I've watched the "In Your Atmosphere" video--conservative estimates only--four hundred million times. I know every vocal inflection and every guitar lick and could probably sing the lyrics and instrumentation a cappella note for note. So when he played it last night and he changed things up, or perhaps forgot his original version...that hurt a bit. And I'm gonna be honest, that video from "Where The Light Is" is one of the most heartbreaking solo performances I've ever watched. Last night at the Forum, 9 years or so later, he wasn't emoting the same way. His raspy voice has this naturally evocative quality, but it wasn't the same. Maybe he doesn't love the song as much as I do. Maybe he was eager to get to his trio set. Maybe he was just genuinely tired from being on the road, knowing he's got many months of touring ahead.

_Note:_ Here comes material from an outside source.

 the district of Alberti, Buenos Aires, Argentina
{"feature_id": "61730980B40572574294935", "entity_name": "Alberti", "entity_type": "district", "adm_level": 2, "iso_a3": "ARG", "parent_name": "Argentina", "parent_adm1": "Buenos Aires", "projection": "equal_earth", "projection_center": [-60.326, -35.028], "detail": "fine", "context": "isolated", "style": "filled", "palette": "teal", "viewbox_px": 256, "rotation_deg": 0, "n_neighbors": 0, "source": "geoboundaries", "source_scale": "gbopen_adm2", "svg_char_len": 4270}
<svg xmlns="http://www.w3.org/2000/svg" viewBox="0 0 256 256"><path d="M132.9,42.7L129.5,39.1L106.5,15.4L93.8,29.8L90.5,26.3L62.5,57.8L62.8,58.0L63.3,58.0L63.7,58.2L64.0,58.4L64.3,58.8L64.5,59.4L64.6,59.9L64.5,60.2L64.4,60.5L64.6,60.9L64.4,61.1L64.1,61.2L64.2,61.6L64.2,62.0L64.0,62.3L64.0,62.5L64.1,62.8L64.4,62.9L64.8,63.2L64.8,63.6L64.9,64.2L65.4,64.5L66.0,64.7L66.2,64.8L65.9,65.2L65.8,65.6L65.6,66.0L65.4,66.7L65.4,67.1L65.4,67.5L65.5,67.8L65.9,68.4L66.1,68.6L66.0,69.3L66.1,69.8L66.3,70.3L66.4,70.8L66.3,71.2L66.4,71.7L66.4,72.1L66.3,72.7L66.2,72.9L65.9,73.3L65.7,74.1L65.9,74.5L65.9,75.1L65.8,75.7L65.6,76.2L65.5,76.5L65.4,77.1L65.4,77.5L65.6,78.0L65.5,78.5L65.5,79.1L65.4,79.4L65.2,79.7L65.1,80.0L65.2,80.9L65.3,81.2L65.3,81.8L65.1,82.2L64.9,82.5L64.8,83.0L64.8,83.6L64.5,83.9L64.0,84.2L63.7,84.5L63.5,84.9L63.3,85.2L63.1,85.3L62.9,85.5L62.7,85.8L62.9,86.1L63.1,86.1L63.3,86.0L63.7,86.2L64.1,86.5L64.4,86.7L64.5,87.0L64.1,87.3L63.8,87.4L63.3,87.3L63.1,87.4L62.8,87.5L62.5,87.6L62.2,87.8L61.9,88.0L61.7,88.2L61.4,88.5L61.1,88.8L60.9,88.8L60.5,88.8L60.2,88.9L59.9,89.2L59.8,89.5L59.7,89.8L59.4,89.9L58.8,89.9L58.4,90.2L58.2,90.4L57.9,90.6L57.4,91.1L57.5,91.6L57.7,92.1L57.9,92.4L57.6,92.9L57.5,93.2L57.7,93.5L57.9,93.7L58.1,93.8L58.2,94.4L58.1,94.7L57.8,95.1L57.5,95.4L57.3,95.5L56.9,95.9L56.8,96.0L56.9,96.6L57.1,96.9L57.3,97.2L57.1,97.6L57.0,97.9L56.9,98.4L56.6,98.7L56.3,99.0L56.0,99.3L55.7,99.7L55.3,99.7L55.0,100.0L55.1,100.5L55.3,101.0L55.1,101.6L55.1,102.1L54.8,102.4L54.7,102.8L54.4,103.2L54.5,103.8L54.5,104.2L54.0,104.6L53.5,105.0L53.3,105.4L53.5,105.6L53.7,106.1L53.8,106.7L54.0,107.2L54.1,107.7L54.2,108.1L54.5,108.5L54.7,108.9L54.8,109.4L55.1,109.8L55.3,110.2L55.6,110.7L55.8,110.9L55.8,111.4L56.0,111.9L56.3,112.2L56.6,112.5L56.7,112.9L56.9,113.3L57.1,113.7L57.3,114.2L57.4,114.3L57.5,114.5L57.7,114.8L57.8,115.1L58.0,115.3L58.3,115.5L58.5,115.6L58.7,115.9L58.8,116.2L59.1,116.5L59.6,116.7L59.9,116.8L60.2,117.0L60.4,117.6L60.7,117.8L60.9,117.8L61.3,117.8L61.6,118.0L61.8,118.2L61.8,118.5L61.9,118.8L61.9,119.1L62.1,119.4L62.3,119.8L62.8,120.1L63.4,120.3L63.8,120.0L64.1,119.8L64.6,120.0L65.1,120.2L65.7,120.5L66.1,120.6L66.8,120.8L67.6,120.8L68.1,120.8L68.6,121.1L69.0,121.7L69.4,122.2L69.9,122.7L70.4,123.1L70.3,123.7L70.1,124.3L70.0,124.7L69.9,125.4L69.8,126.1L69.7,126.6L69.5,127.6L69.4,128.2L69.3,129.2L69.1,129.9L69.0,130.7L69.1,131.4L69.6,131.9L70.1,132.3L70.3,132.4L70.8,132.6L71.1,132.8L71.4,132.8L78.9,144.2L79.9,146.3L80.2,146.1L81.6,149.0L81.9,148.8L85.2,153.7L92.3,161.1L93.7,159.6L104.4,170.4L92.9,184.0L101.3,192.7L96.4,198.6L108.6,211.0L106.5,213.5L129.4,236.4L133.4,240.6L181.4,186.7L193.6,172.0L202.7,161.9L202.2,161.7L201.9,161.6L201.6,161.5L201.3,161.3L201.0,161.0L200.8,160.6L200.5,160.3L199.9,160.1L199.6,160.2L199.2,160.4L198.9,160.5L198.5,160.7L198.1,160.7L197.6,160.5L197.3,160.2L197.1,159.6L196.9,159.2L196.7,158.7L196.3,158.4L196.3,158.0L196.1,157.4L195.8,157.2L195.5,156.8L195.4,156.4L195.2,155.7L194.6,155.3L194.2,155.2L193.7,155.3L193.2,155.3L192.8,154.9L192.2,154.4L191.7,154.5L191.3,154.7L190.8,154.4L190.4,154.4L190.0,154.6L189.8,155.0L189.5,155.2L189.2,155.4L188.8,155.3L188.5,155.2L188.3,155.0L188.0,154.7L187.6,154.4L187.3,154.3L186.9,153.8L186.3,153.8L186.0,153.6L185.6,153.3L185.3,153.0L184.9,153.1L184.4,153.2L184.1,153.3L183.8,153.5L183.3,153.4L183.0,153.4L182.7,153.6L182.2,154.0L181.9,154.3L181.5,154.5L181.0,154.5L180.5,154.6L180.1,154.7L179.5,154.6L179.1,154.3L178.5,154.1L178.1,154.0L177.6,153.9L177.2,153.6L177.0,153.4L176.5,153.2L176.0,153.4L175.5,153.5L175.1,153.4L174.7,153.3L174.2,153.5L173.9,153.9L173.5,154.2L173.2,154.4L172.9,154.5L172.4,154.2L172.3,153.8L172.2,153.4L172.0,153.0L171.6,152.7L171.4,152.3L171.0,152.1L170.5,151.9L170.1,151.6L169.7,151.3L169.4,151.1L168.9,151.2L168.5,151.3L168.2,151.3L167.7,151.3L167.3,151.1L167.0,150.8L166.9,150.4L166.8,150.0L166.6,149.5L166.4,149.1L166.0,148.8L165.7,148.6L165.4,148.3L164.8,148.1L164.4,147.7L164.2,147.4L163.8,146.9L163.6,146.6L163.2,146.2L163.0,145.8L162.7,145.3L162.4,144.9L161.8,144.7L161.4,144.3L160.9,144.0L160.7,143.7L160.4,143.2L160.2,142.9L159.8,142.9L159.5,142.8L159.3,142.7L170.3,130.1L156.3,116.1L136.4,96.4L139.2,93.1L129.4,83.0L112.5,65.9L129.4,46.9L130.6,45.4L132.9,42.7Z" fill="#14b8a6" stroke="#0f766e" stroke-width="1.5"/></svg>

After the show, we rehashed every song in the Uber back to campus, and continued to dissect his showmanship over McDonald's fries. A woman wandered into the restaurant and screamed at the patrons through a hoarse voice that none of us were innocent of sin. We were all college students. Of course we weren't. I digress.

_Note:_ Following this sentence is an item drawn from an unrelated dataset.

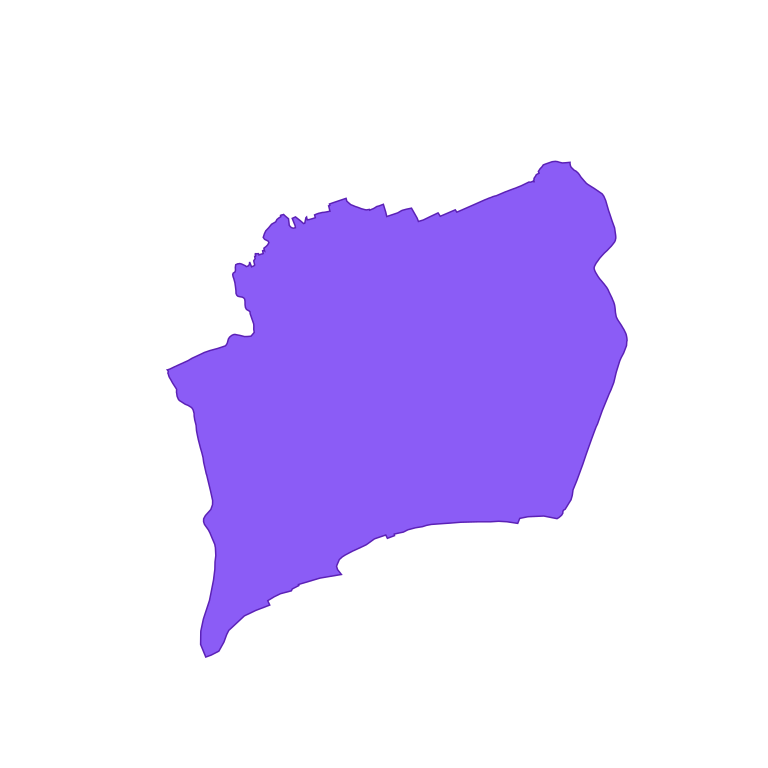 the district of Kota Tegal, Jawa Tengah, Indonesia, rotated 154°
{"feature_id": "22746128B85080883644541", "entity_name": "Kota Tegal", "entity_type": "district", "adm_level": 2, "iso_a3": "IDN", "parent_name": "Indonesia", "parent_adm1": "Jawa Tengah", "projection": "mercator", "projection_center": [109.116, -6.87], "detail": "fine", "context": "isolated", "style": "filled", "palette": "violet", "viewbox_px": 768, "rotation_deg": 154, "n_neighbors": 0, "source": "geoboundaries", "source_scale": "gbopen_adm2", "svg_char_len": 6099}
<svg xmlns="http://www.w3.org/2000/svg" viewBox="0 0 768 768"><g transform="rotate(154 384 384)"><path d="M119.6,501.7L123.9,503.3L126.8,504.5L128.9,506.2L130.7,507.9L132.4,509.0L134.3,509.7L135.5,510.1L142.2,510.9L144.8,511.1L146.7,510.0L149.4,509.0L151.2,507.9L152.1,507.4L152.2,505.5L155.3,505.4L156.5,504.5L159.0,503.1L159.5,501.9L160.2,501.5L160.4,500.1L161.0,500.4L161.0,500.9L162.3,501.0L163.8,501.1L165.2,502.0L165.3,502.0L173.8,502.0L176.4,502.2L180.9,502.5L181.2,502.6L190.6,503.5L200.9,504.0L201.7,504.3L202.5,504.4L204.1,504.7L205.2,504.7L206.4,504.8L207.4,504.9L207.6,505.0L209.3,505.1L211.5,505.2L212.1,505.3L225.8,505.8L243.2,506.5L243.6,509.3L259.9,510.1L260.4,514.1L269.4,514.2L276.8,514.2L281.8,515.0L281.5,518.6L281.6,520.3L282.2,530.0L287.3,531.3L291.5,532.1L292.8,532.1L296.6,531.8L308.1,533.3L307.1,537.7L305.8,545.8L310.2,546.2L312.8,546.7L313.6,546.6L314.9,546.4L315.1,546.4L315.6,546.4L315.8,546.3L317.4,546.3L317.8,546.4L320.7,546.5L320.6,547.3L323.7,548.3L325.1,549.4L327.5,551.5L330.3,554.5L331.9,556.0L333.7,558.1L335.2,559.7L336.6,562.9L337.3,564.7L336.8,566.9L336.7,567.5L348.3,569.0L350.7,569.3L354.1,569.7L354.4,568.3L355.7,568.4L355.9,567.1L356.6,564.2L356.8,563.0L357.1,563.1L360.3,563.9L361.7,564.3L362.7,564.6L364.1,565.2L366.9,565.8L367.5,566.0L369.8,566.3L372.3,566.4L372.5,565.3L372.8,563.6L373.2,563.6L377.1,564.2L379.1,564.6L380.0,564.9L381.0,565.2L380.6,567.3L380.4,568.0L381.3,567.7L384.7,563.3L385.9,563.4L387.6,567.4L390.3,573.0L393.9,573.1L394.5,565.2L395.1,563.3L397.3,563.8L398.8,565.3L399.6,568.1L398.6,570.9L397.4,574.4L398.7,577.3L399.5,579.2L399.9,580.4L400.8,580.5L401.8,580.8L402.6,580.9L403.1,580.9L403.4,579.6L405.5,579.4L408.1,578.8L410.3,577.2L415.0,576.9L419.1,575.0L423.1,573.5L425.5,571.6L428.3,568.7L427.9,566.4L425.5,563.2L425.5,561.5L427.7,560.0L429.7,559.3L432.4,558.7L433.0,556.1L433.4,556.9L434.7,557.0L435.4,554.2L436.6,554.3L437.4,554.6L438.2,554.6L439.9,554.9L439.7,556.2L440.9,556.7L442.5,557.5L443.0,556.7L442.8,556.1L443.1,555.6L443.5,555.1L444.3,555.4L444.6,554.4L444.7,553.8L444.8,553.2L446.2,552.4L447.1,551.8L448.1,547.6L449.3,547.2L451.7,547.4L451.3,552.6L452.6,550.4L454.6,549.6L456.3,549.9L456.9,551.2L458.1,552.7L459.4,554.3L460.8,555.5L462.5,556.0L462.9,556.2L465.0,556.2L466.5,554.0L467.6,551.4L468.7,550.1L471.0,549.7L472.0,548.7L472.6,546.6L472.8,544.6L473.6,540.4L474.7,537.0L476.2,532.7L477.3,530.3L477.4,528.4L476.9,527.0L475.9,526.1L473.3,524.2L472.4,523.0L472.0,521.4L472.7,519.2L474.2,516.0L475.0,513.5L474.9,511.3L473.0,508.4L472.8,507.6L473.5,505.8L474.5,497.5L474.8,495.1L475.6,493.1L477.1,490.2L478.0,487.3L480.7,486.1L482.6,485.3L485.8,486.5L488.6,487.8L490.0,489.0L492.0,490.7L494.3,492.4L496.2,493.9L497.3,494.3L498.1,494.4L498.4,494.4L499.8,494.4L502.3,493.8L503.4,493.1L504.0,492.8L505.7,490.9L506.8,489.6L508.0,488.7L509.7,487.8L513.0,488.2L518.1,488.9L518.6,489.0L525.9,490.4L526.0,490.4L531.7,491.1L534.9,491.1L540.7,491.2L545.2,491.3L550.1,490.9L557.3,491.1L564.6,491.3L566.1,491.3L568.0,491.3L569.7,491.3L571.5,491.5L571.9,491.5L572.6,491.7L572.4,490.6L572.4,489.7L573.5,488.5L573.5,487.6L573.6,487.1L573.9,485.6L574.0,483.8L573.8,482.0L573.6,477.8L573.2,474.3L572.7,470.2L574.2,467.4L574.4,466.5L575.3,463.8L575.4,462.8L575.5,460.2L575.1,458.8L571.7,453.2L571.5,452.9L569.5,450.7L567.6,447.7L567.1,446.4L566.9,444.5L567.6,440.8L568.7,438.4L569.4,436.1L569.8,434.9L570.9,429.7L571.1,429.0L573.0,424.2L574.2,419.7L574.3,419.3L575.3,415.3L576.2,410.9L577.0,407.1L577.7,403.0L577.7,402.8L578.9,397.2L580.4,392.7L580.5,392.3L583.2,380.9L583.1,380.6L586.8,363.9L589.1,354.4L591.0,350.7L594.7,347.1L602.1,344.1L603.7,343.0L605.2,341.9L606.5,339.4L606.9,336.6L606.7,335.2L605.8,329.9L605.7,326.6L606.1,319.9L606.2,317.7L606.4,314.0L607.0,312.0L607.2,311.0L610.4,303.5L613.9,298.1L617.2,291.7L623.2,282.5L631.9,271.0L635.8,265.9L647.1,254.3L649.4,251.9L656.2,243.2L656.9,242.3L657.6,241.0L663.0,230.3L663.9,216.7L658.2,216.1L649.5,216.3L641.0,222.2L635.3,227.7L631.5,230.6L611.1,236.8L598.5,236.7L583.6,235.4L583.5,240.2L575.9,240.9L569.0,240.9L557.9,238.7L556.3,240.0L548.9,240.2L548.8,241.3L526.6,237.6L505.8,231.5L507.1,237.6L506.8,239.3L506.6,240.9L505.5,242.0L504.0,243.3L502.7,244.4L501.1,245.8L497.3,246.9L493.8,247.3L488.0,247.5L486.3,247.5L485.5,247.6L484.2,247.5L473.8,247.3L470.3,247.3L460.4,249.0L448.6,247.5L448.6,243.8L441.0,243.1L440.6,244.6L436.2,243.6L431.9,242.5L431.5,242.4L426.5,242.5L418.8,241.0L411.9,238.9L407.7,238.3L402.9,237.0L391.7,232.5L385.3,229.9L375.6,226.1L360.7,219.3L349.0,213.6L341.2,210.4L333.9,206.3L324.9,200.1L320.9,203.7L312.8,201.6L298.3,195.3L287.5,187.1L285.3,187.3L281.9,188.2L279.9,189.5L279.2,190.9L278.0,191.9L276.1,192.0L267.1,197.7L266.8,197.8L264.1,200.8L263.3,201.8L260.5,206.0L253.0,212.7L240.4,224.8L233.0,232.3L227.0,238.2L222.1,243.0L214.8,250.0L211.9,252.7L209.7,254.4L199.5,264.4L185.8,276.6L182.6,279.2L176.7,284.7L171.0,291.7L169.8,293.1L161.9,301.5L159.3,303.7L155.0,306.8L149.2,312.2L147.1,315.9L146.6,316.3L146.1,317.4L145.5,319.0L145.0,320.8L144.6,322.5L144.5,323.9L144.5,326.0L144.5,327.8L144.7,329.7L144.8,330.9L144.9,332.5L145.2,334.8L145.6,337.8L145.8,339.5L145.8,341.2L145.8,342.5L145.4,344.0L144.6,346.9L143.5,349.7L142.7,352.0L142.1,354.0L141.8,355.8L141.6,357.4L141.6,358.8L141.4,361.3L141.4,367.1L141.4,368.4L141.3,369.4L141.3,370.4L141.3,371.0L141.4,371.9L141.5,373.2L142.0,375.5L142.3,377.2L142.7,378.7L143.1,380.4L143.4,381.6L143.9,383.4L144.2,385.0L144.4,386.3L144.5,386.8L144.7,389.2L144.9,391.5L144.9,392.9L144.7,394.9L144.3,396.2L143.2,397.5L141.9,398.5L140.4,399.6L137.9,400.9L135.2,402.4L132.1,403.7L128.5,405.1L124.8,406.2L121.7,407.4L119.4,408.2L116.4,409.6L114.3,410.7L113.1,411.7L112.4,412.7L111.7,413.5L110.9,415.3L110.4,416.7L110.0,418.0L108.3,423.2L107.5,430.7L106.6,437.4L106.1,441.5L105.5,444.9L104.3,451.8L104.1,456.4L104.5,458.9L104.6,459.3L109.3,467.6L111.0,470.3L113.3,474.0L114.3,476.0L114.4,476.8L114.8,477.9L116.3,483.7L116.7,486.9L117.2,489.0L117.3,489.2L118.2,491.3L118.7,491.9L119.4,492.9L120.8,496.9L120.7,498.7L120.2,500.5L119.6,501.7Z" fill="#8b5cf6" stroke="#5b21b6" stroke-width="1.5"/></g></svg>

It was 12:30 or so at this point, the same time four months ago when I first saw John Mayer take the stage, and like the previous time, I was more worn out than I thought I'd be. The thing about late nights is that they're not nights at all, that by technical measures it is already the next morning. I got an extra order of fries by accident, and I graciously handed them off. We were all starving, burning through our food at a breakneck pace and having the conversations that all music students have--here's what you need to be listening to, here's who I want to play for one day, here's what John should have played in the acoustic, no, the trio, no, the full band set, here's the best concert I've ever been to. There were lulls borne of exhaustion but never of boredom, because when you go see your favorite artist on earth with other people who love him as much as you do, it is impossible to be bored. But here you thought it was impossible to be tired, impossible to feel weary when you are watching your hero play, when you're someone else's hero and you're playing to a sold-out crowd in one of the greatest cities on earth.

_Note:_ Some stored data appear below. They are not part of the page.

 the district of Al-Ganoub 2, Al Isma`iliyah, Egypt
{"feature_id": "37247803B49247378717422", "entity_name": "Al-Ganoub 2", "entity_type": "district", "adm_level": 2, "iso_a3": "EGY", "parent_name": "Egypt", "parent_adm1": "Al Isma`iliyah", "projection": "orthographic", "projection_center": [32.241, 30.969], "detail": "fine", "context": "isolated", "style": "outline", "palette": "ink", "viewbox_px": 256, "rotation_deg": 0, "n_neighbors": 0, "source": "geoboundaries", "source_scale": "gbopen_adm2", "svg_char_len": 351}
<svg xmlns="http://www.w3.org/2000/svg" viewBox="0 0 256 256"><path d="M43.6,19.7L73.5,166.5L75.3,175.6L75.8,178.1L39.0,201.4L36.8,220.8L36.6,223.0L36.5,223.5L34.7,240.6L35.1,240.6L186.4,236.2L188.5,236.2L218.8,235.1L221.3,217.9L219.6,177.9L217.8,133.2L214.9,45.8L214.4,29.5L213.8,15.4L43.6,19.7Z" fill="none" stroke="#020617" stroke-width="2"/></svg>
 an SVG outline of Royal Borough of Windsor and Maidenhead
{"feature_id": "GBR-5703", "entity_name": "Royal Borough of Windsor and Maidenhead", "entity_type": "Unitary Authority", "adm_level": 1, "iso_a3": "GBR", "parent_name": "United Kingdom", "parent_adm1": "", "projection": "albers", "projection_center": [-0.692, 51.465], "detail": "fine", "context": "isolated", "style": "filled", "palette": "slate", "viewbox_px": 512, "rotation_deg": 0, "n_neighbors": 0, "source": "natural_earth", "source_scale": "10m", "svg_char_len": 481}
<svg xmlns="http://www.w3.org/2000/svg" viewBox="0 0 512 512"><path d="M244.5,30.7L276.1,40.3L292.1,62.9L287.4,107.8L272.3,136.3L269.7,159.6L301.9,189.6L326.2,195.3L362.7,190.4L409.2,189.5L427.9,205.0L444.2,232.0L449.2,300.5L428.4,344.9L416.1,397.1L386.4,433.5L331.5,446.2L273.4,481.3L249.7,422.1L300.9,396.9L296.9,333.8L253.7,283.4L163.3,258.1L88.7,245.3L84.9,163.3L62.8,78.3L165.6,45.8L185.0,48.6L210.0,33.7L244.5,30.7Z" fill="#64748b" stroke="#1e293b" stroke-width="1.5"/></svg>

But you can get tired, whether you're awestruck in the audience or up on the elevated stage, looming larger than life above the rest of us. John Mayer is a goddamn human being and I am sorry for ever pretending he was something else. He makes mistakes. His gear doesn't work (and didn't last night, on what one of my buds later told me was supposed to be "Heartbreak Warfare"--DAMN it!). His voice breaks--he had to get surgery in order to get it back, and he thanked his doctor, who was in the audience with us. He has songs he likes, songs he's tolerates, songs he truly hates but knows he has to play anyway. And more than anything--how could I miss this?--he gets hurt. The songs on "The Search For Everything" are about a loss of love that leveled him so profoundly he had to make an album about it. John Mayer is not only breakable, but broken. He gets sick and he gets rejected and he has to pay taxes and this is a job for him, for all of us, last night was a two-hour escape from the drudgery and stress of our lives, but for him, for all the magic and dreams coming true on that stage, he was getting paid for it, and it was work, and there is something about getting paid to make magic that sucks a little bit of the life out of it.
I still love John Mayer. He is still one of my biggest influences. But I don't think I'll ever faint at the sight of him again. And I think I'll cut him some slack if he plays "In Your Atmosphere," and he skips the real ending.